E Dilma não deu uma palavra sobre gastos públicos – ou, em português, sobre a orgia orçamentária que seu partido preside no Estado brasileiro. Pregou a melhoria dos serviços públicos (supostamente os do Brasil), no momento em que seu governo bate mais um recorde de despesas – como sempre reduzindo os investimentos e aumentando o custeio (a verba dos companheiros). É preciso muita desinibição.
 
O projeto parasitário é desinibido porque a opinião pública é trouxa. E o pronunciamento da presidente foi engolido pelos brasileiros, incapazes de relacionar a inflação e a queda dos serviços com a administração perdulária e inepta da grande gestora.
Se o movimento que encanta o país fosse minimamente lúcido, cercaria o Palácio do Planalto depois desse pronunciamento.
 
Poderia anunciar, pacificamente, que só sairia de lá com a extinção de pelo menos cinco ministérios inúteis, mantidos para alimentar correligionários. Ou com o compromisso da presidente de voltar a respeitar a meta de inflação.
 
Ou denunciando o escândalo da “contabilidade criativa”, pelo qual o governo do PT passou a fraudar seu próprio balanço – seguindo a escola Kirchner-Chávez –, escondendo dívidas para poder gastar mais com cargos e propaganda.

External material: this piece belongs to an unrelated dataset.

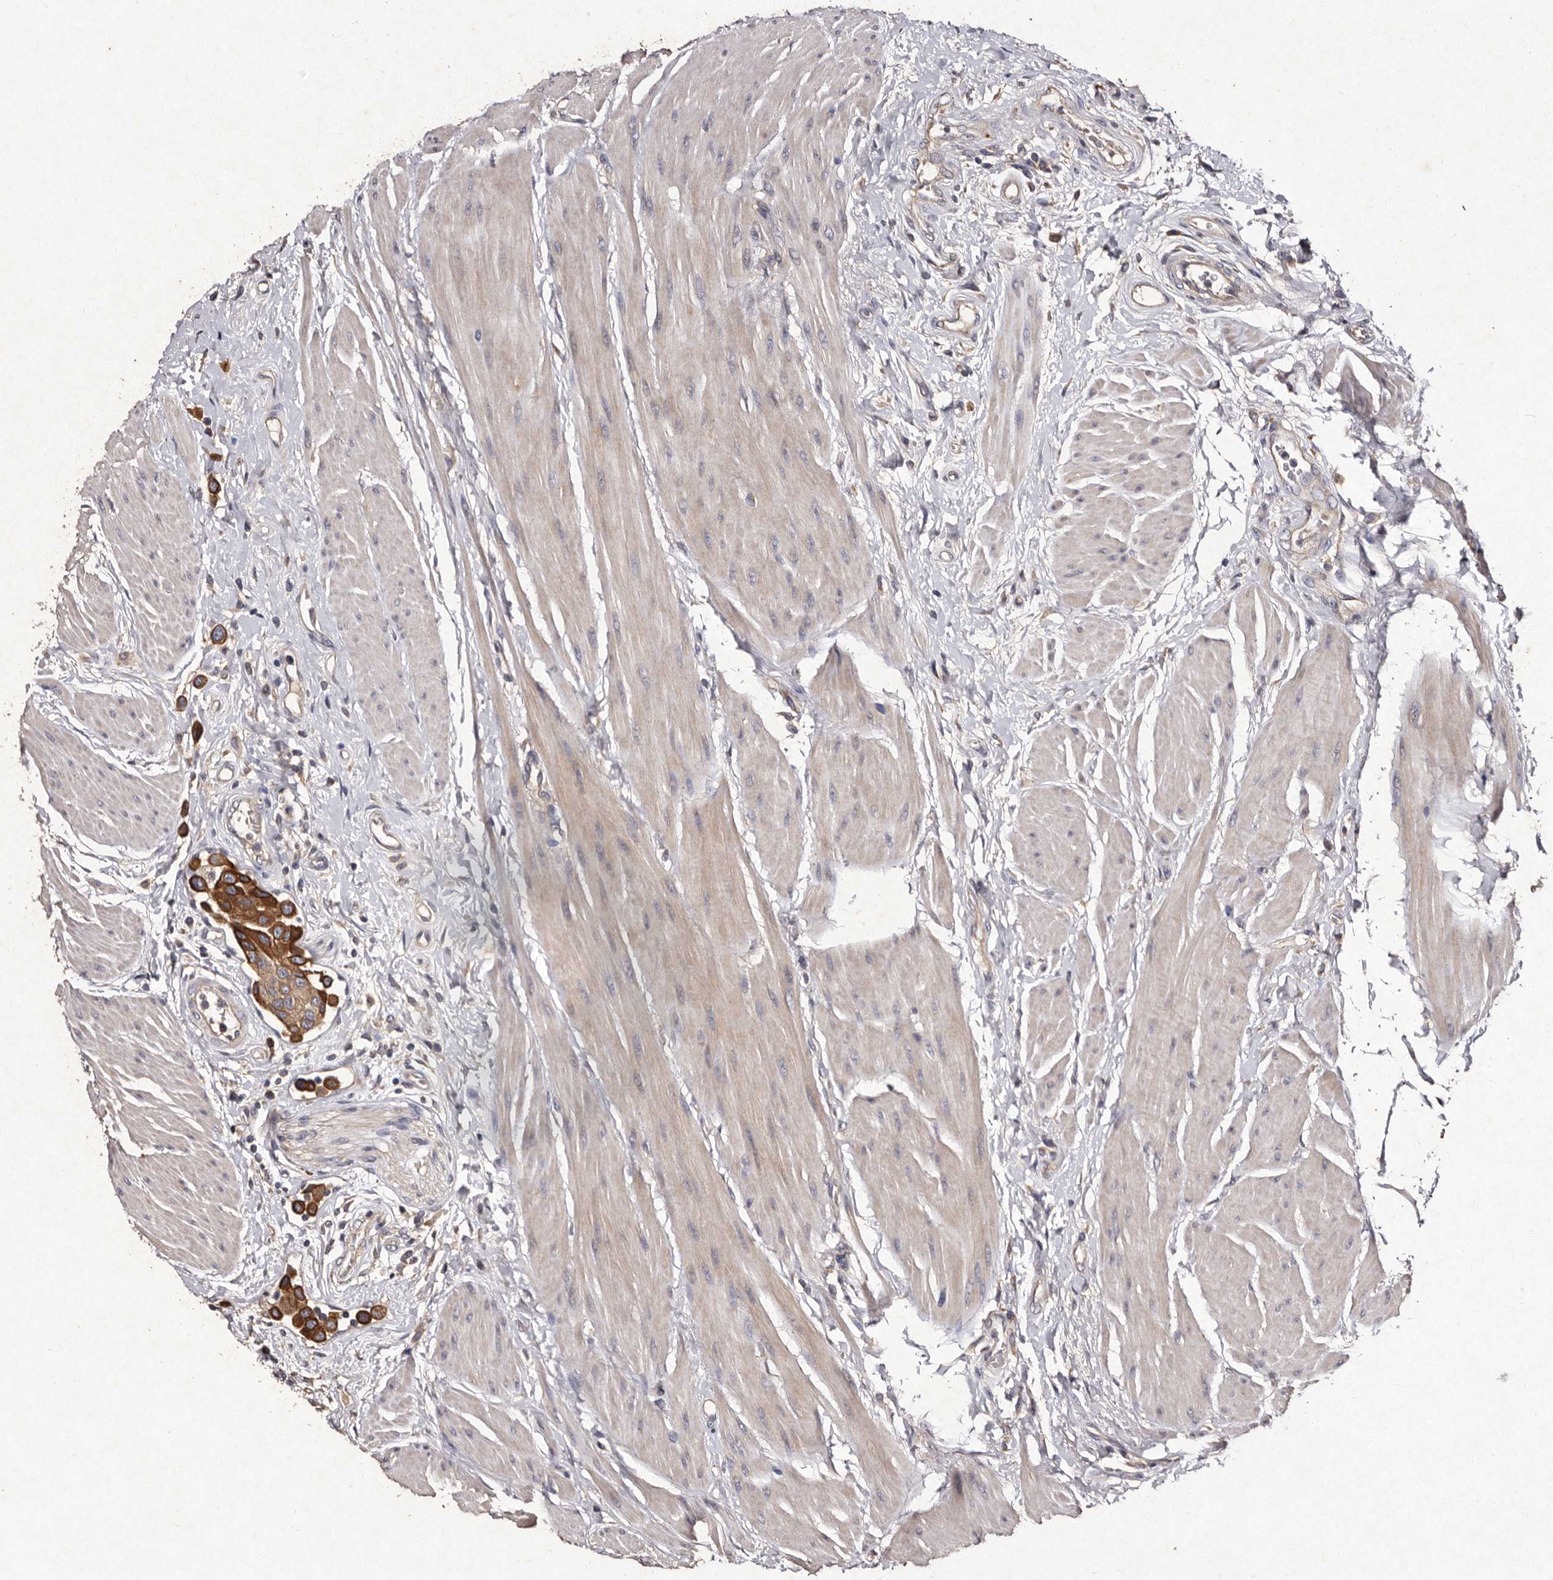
{"staining": {"intensity": "strong", "quantity": ">75%", "location": "cytoplasmic/membranous"}, "tissue": "urothelial cancer", "cell_type": "Tumor cells", "image_type": "cancer", "snomed": [{"axis": "morphology", "description": "Urothelial carcinoma, High grade"}, {"axis": "topography", "description": "Urinary bladder"}], "caption": "The micrograph demonstrates staining of urothelial cancer, revealing strong cytoplasmic/membranous protein positivity (brown color) within tumor cells.", "gene": "TFB1M", "patient": {"sex": "male", "age": 50}}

Será que os heróis das ruas não percebem que é isso o que mais infla o custo de vida (e as passagens de ônibus)?
 
Não, não percebem. Uma líder do movimento declarou ao “Jornal Nacional” que a próxima prioridade era a reforma agrária... Aí os parasitas estouraram o champanhe. Era a senha para mandarem Dilma tirar da cartola uma constituinte: reforma política! (mesmo balão de ensaio usado por Lula quando estourou o mensalão). E o truque colou. Tiraram a constituinte de cena, mas deixaram o Brasil entretido no debate lunático sobre um plebiscito do crioulo doido.
 
De brinde, Dilma prometeu transformar a “corrupção dolosa” em crime hediondo. Eles venceram de novo.
 
Enquanto gritam por cidadania, educação, dinheiro do pré-sal e felicidade geral, os revoltosos urbanos estão absolvendo Rosemary Noronha – a protegida de Lula e Dilma na invasão fisiológica das agências reguladoras (responsáveis pelos serviços que a presidente promete melhorar...). Estão absolvendo as quadrilhas que dominaram o PAC – reveladas pela CPI do Cachoeira, que Dilma abafou e nenhum manifestante reclamou.
 
Estão chancelando todos os denunciados na época da faxina imaginária que continuam dando as cartas no governo, como o ministro do Desenvolvimento Fernando Pimentel. Os revoltosos estão sancionando a sucção e cantando o Hino Nacional.
 
Fica então uma sugestão de pergunta para o plebiscito: o Brasil prefere ser roubado por corrupção dolosa ou indolor?